Vince said:
I disagree. I know that nAo and Faf are both interested in the aspect
I notice you leave me off the list, prehaps because you don't like my thoughts on the subject? Which is kind of ironic...
Vince said:
and I've been anything but silent on talking about how an S|APU is more than equivalent to an X2 ALU in it's ability to mask latency via multiple outstanding transactions and the arbitrary flexibility of the quering system implimented in the SPU concerning execution of these groups, either autonomously based on priority or by a deterministic means such as arbitrary command rules.
I've been through (several times), the difference between them but you choose to ignore it as it doesn't fit you world view. But lets try one more time.
A SPU executes a single instruction stream, it issues DMA request which are placed into an async overlapping queue. When the program requires the data, it either stalls if its not ready or continues.
A GPU works the other way, you have N lots of data and N-M execution units. Its also has a predicted read system, similar to the DMA in Cell is working in the background, but whenever it would stall, a switch occurs to another peice of data not currently being worked on. The important thing to notice, is that its a data centric model, but an ALU/SPU centric model is instruction centric.
You also have the middle ground of multi-thread stall switching CPUs, usually with 2 threads, which aren't enough to hide all latency but some.
The key factor is something else to do whenever there is a stall. Stalls occur not only on memory reads, but also things like divides etc.
We know clever programming can sometimess eliminate some stalls, but without an effective stall reduction mechanism, real-world performance will suffer.
Vince said:
nAo has been quite active on these topics especially. It's just that this debate is never followed up on and never accepted or understood as such -- it's much to easy to revert to dumb arguments... which brings me to an example:
I find it highly ironic that people can take a throw-away PR-line about being designed for a game console and turn that into any form of substantive argument. And what's even more ironic is the recurrent argument about Cell being more general purpose (and inferred as more ineffecient) which just flies in the face of everything we know about it about the achitecture's inclusion of SPCs... its like people just don't learn. Actually, I think that is the case.

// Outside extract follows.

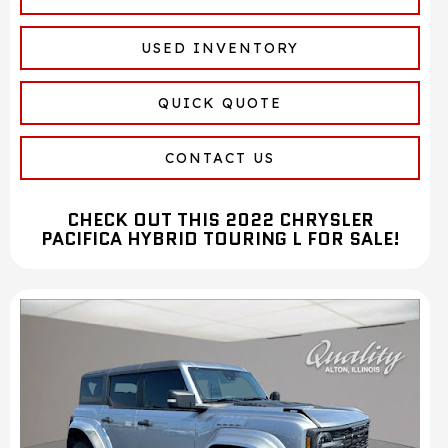
USED INVENTORY
QUICK QUOTE
CONTACT US
CHECK OUT THIS 2022 CHRYSLER
PACIFICA HYBRID TOURING L FOR SALE!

And the same thing can be said of you, you seem to ignore the worries that all developers have expressed (Marco, Faf and I) with regard SPUs latency hiding techniques. Thankfully with a NVIDIA GPU now doing at least the pixel shading, lots of these concerns have dimished. The SPUs look to be a very good at specialist vector ops, just as the GPUs ALU are good at specialist vector ops. Having this kind of power right next on CPU is a great idea, its clear that the SPU design will give significant vector processing power in an much easier to use format than trying to coax a GPU into that work.
You see you don't have to be one side of the fence or the other, I like both the PS3 system design and the Xenon system design. Both have strengths and weaknesses, your refusal to acknoweldge any good points about non Cell architectures, however makes the discussion pointless.
I would love to have a good discussion of the advantages and disadvantages the PS3 and Xenon architecture poses, but if its just going to descend into "its great cause Sony are the best" than why bother?